There’s a quote I love from the movie Heckler, which is a rather good documentary about how stand-up comedians respond to hecklers. Not surprisingly, the film stars, among others, Jamie Kennedy and Carrot Top (before he got weirdly buff). Anyway, my favourite response to heckling was from a comedienne who we’ll call Shaniqua:
“Bitch, this ain’t TV – when you talk, I can hear you!”
So . . . yeah. This pretty much sums up my response to the Mosgiel Community Theatre production of My Fair Lady (“MFL”). Now, as with all theatre, it’s very important to set your expectations to an appropriate level. For example, if one shells out $300 to see Denzel on Broadway, you should expect a top-rate performance. If you’re watching Sir Ian McKellan do Hamlet in Christchurch, one would expect the same. The reverse is true if you’re watching a Wayans Brothers movie.
With community theatre, it’s important to makes allowances where necessary for the fact that the entire production is the result of thousands of volunteer hours, mostly from people who didn’t have either the talent or the guts to coast through life dreaming of American Idol and studiously avoiding Plan B. Also, the audience will be comprised primarily of family members who feel the need to talk throughout when a neighbour / daughter / grandson comes on stage.
Plot Summary
As MFL may not be familiar to most of my readers, let me break it down for you. It’s a musical version of the play Pygmalion by Oscar Wilde, which is not about a pygmy lion but has something to do with a cockney flower girl who gets taken in by two old bachelors (but not in a sexual way). Also, it was the “A” parody plot of that Family Guy episode where The Drunken Clam gets taken over by British people and Stewie bets Brian he can turn Eliza into a lady. Then she wets herself on the stairs at her debutante ball.
Anyhoo . . . a cockney flower girl (let’s call her Princess Leia – you’ll see why) bumps into an elocutionist, Professor Higgins (McMeany), on a London street, and he scolds her for not speaking proper English. His much older Governor of India friend (Grandpa) bets McMeany he can’t pass Leia off as a lady at some dumb horse race, which is way less awesome than the Melbourne cup – probably because the hats are smaller. The judges, of course, will be Mrs. McMeany and her hoity-toity society friends and a Hungarian language expert who’s in England for some reason. Along the way we meet McMeany’s housekeeper Mrs. Belvedere and Leia’s dad, Drunk Skywalker.
In an uncharacteristic switch-up, I’m going to review each role individually before doing a comment on the overall premise.
Leia – I’m referring to her as Leia because she started with a cockney accent, then it disappeared for a while, then she became proper British, then slipped back into her Kiwi speaking voice. Classic.
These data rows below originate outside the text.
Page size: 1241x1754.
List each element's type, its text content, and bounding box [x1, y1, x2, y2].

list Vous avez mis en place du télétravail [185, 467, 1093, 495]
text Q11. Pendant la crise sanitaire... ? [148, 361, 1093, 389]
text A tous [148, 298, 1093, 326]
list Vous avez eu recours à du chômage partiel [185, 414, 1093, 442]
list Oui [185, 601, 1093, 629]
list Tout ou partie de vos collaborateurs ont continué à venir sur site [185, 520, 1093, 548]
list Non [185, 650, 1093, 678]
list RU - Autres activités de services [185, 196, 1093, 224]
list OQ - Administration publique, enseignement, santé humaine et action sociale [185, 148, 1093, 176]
McMeany – he was a totally unlikeable jerk. Professor Higgins is supposed to be a bit huffy and self-important, but in the end I think he’s supposed to be cathartic. But he did have to remember a lot of lines.
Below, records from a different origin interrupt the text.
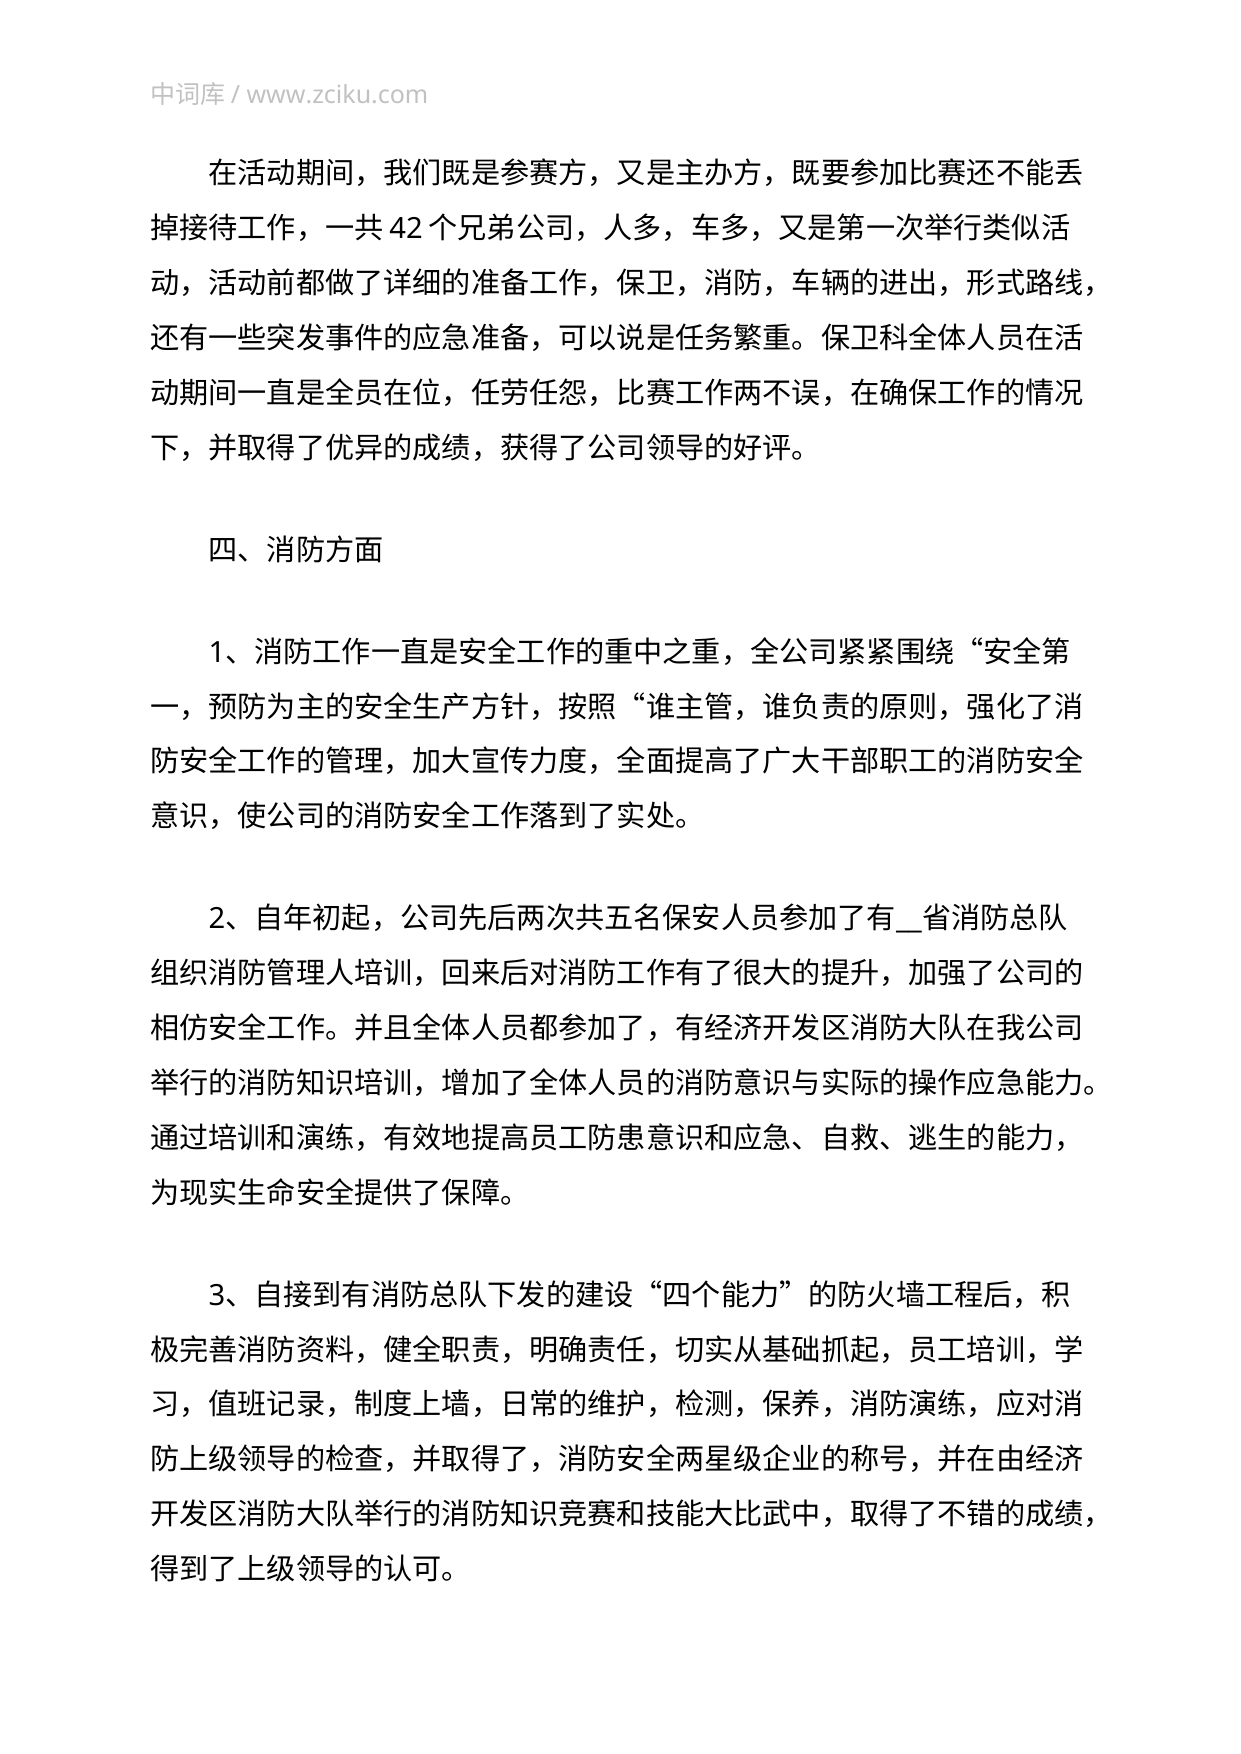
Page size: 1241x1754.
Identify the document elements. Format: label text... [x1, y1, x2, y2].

text 在活动期间，我们既是参赛方，又是主办方，既要参加比赛还不能丢掉接待工作，一共42个兄弟公司，人多，车多，又是第一次举行类似活动，活动前都做了详细的准备工作，保卫，消防，车辆的进出，形式路线，还有一些突发事件的应急准备，可以说是任务繁重。保卫科全体人员在活动期间一直是全员在位，任劳任怨，比赛工作两不误，在确保工作的情况下，并取得了优异的成绩，获得了公司领导的好评。 [150, 150, 1090, 467]
text 1、消防工作一直是安全工作的重中之重，全公司紧紧围绕“安全第一，预防为主的安全生产方针，按照“谁主管，谁负责的原则，强化了消防安全工作的管理，加大宣传力度，全面提高了广大干部职工的消防安全意识，使公司的消防安全工作落到了实处。 [150, 628, 1090, 835]
text 四、消防方面 [150, 526, 1090, 569]
text 2、自年初起，公司先后两次共五名保安人员参加了有__省消防总队组织消防管理人培训，回来后对消防工作有了很大的提升，加强了公司的相仿安全工作。并且全体人员都参加了，有经济开发区消防大队在我公司举行的消防知识培训，增加了全体人员的消防意识与实际的操作应急能力。通过培训和演练，有效地提高员工防患意识和应急、自救、逃生的能力，为现实生命安全提供了保障。 [150, 895, 1090, 1212]
text 3、自接到有消防总队下发的建设“四个能力”的防火墙工程后，积极完善消防资料，健全职责，明确责任，切实从基础抓起，员工培训，学习，值班记录，制度上墙，日常的维护，检测，保养，消防演练，应对消防上级领导的检查，并取得了，消防安全两星级企业的称号，并在由经济开发区消防大队举行的消防知识竞赛和技能大比武中，取得了不错的成绩，得到了上级领导的认可。 [150, 1271, 1090, 1588]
Grandpa – spent most of the time struggling to remember his lines. This might have been effective acting, but the pauses were just a little *too* long.
*** CHARACTER SUMMARY INTERMISSION***
Fun fact about Kiwiland. Ice cream is an appropriate treat any day of the year, no matter the weather. It is perfectly normal to have an ice cream when it’s 5 degrees outside because you wanted a sugar rush. Nowhere is this more true than at the theatre, movie or live. Out of the 250-ish seats in the theatre, we’re pretty sure they had to stock about 150 ice creams to meet demand. This behaviour is so entrenched in Kiwi culture that the lady beside us offered to buy us ice cream because she thought we looked sad. Nope, it’s 5 degrees out, lady.
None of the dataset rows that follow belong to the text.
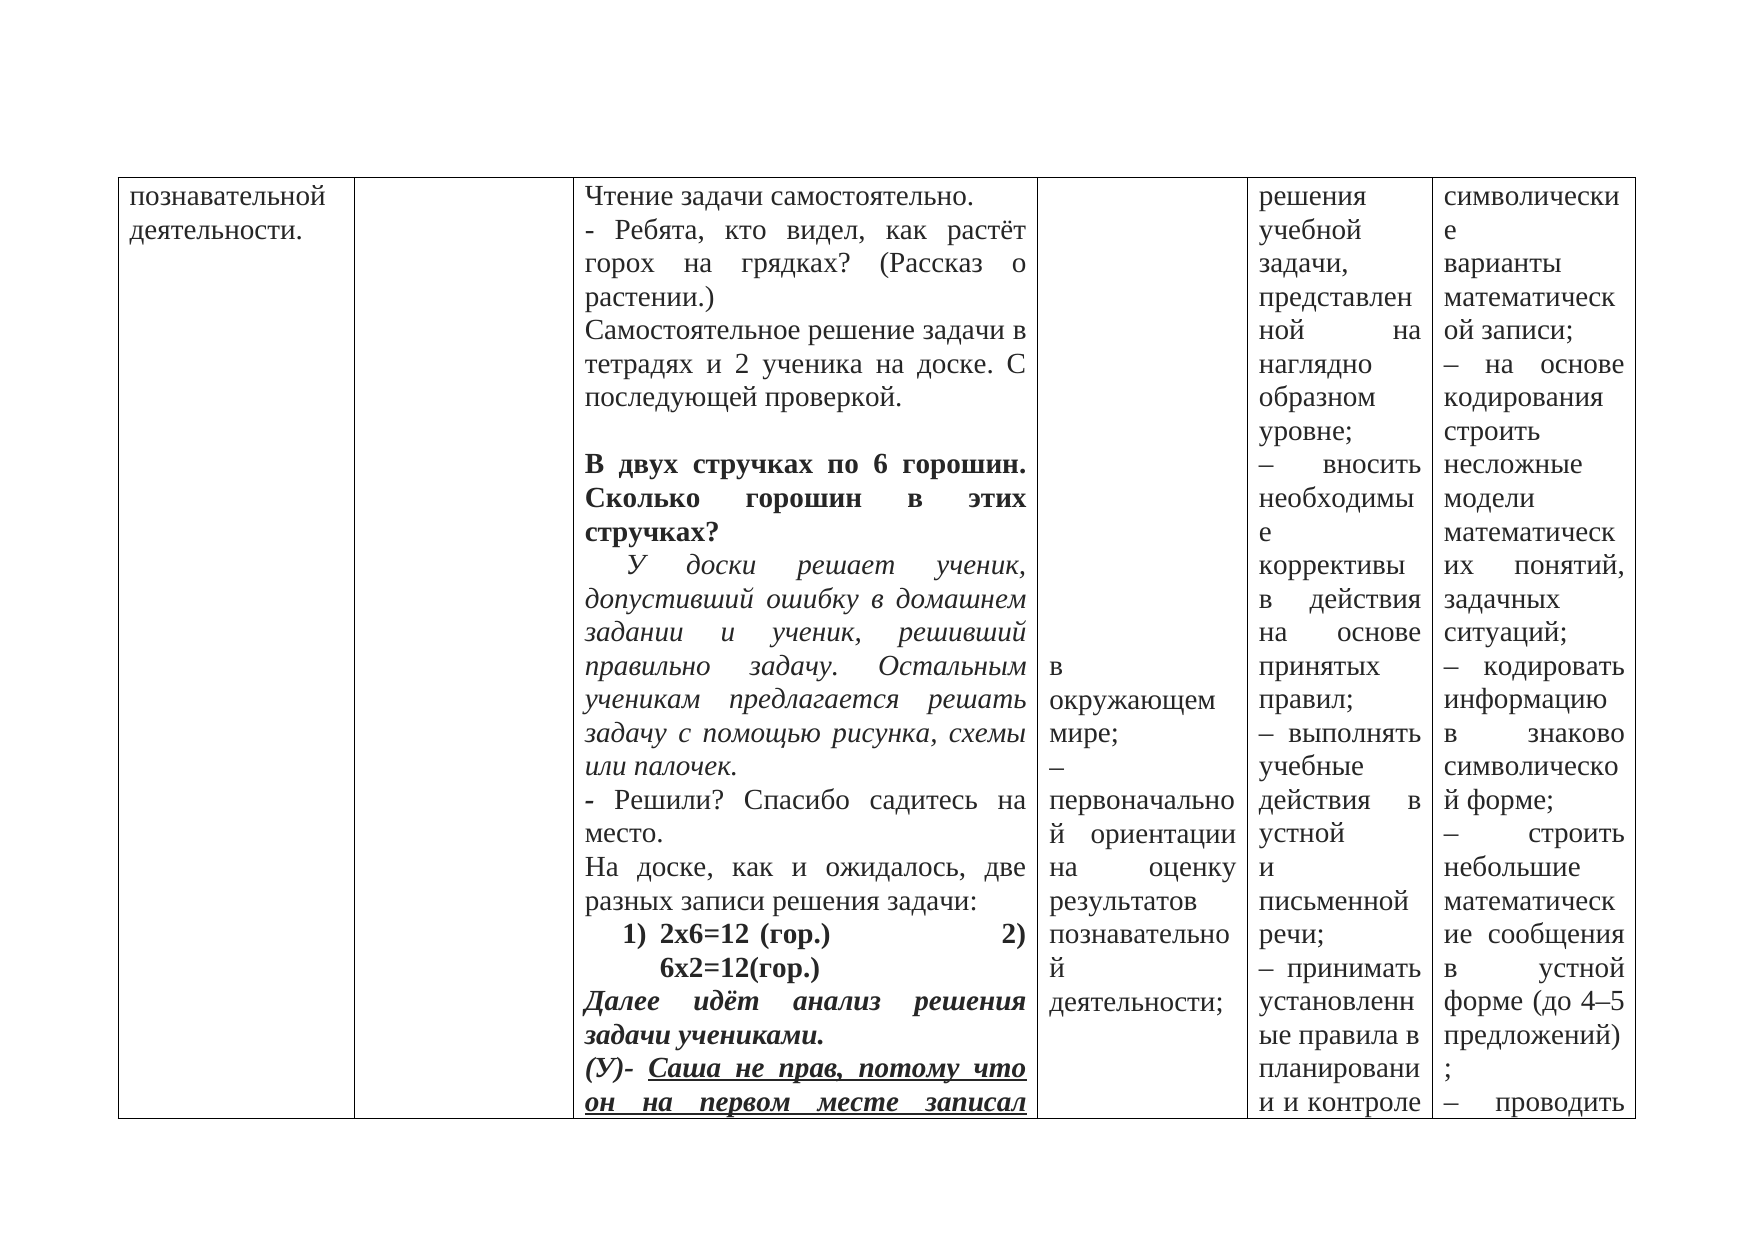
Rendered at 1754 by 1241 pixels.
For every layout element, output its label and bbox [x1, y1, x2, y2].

table_cell [1248, 178, 1432, 1117]
table_cell [355, 178, 573, 1117]
table_cell [1433, 178, 1635, 1117]
table_cell [119, 178, 354, 1117]
table_cell [574, 178, 1037, 1117]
***END CHARACTER SUMMARY INTERMISSION***
The Jockeys – during the horse race, someone decided to dress up four eight year olds in silver sheets and make them ride toy ponies across the stage. There was a guffaw of “awwwws” and “Oh, the little darlings” from the tv watchers / peanut gallery behind us. Barf.
Mrs. McMeany –I’m pretty sure she’s supposed to be a dislikeable hobag, but it didn’t really come across that way. Overall pretty good
Mrs. Belvedere – she was fine
Drunk Skywalker – he got all of the best lines, and was quite pleasing in his role. He sort of looked like Cheech Marin, too, and sang about booze.
The Setting – an old bachelor has his best friend visit for a few months, and takes in a young flower girl, who proceeds to live in the same house as the two old men. And it’s oddly not creepy.
The Premise – it was a play about New Zealunders pretendin’ to be classy Brits givun ee-low-cue-shun lessuns to a cockney guwl.
If you have EVER heard a Kiwi mumble, you’ll understand why this is the most hilarious premise in the history of live theatre. Overall I give it 2.5 / 4 stars, because it wasn’t as annoying as it could have been and held my attention for 2.5 hours.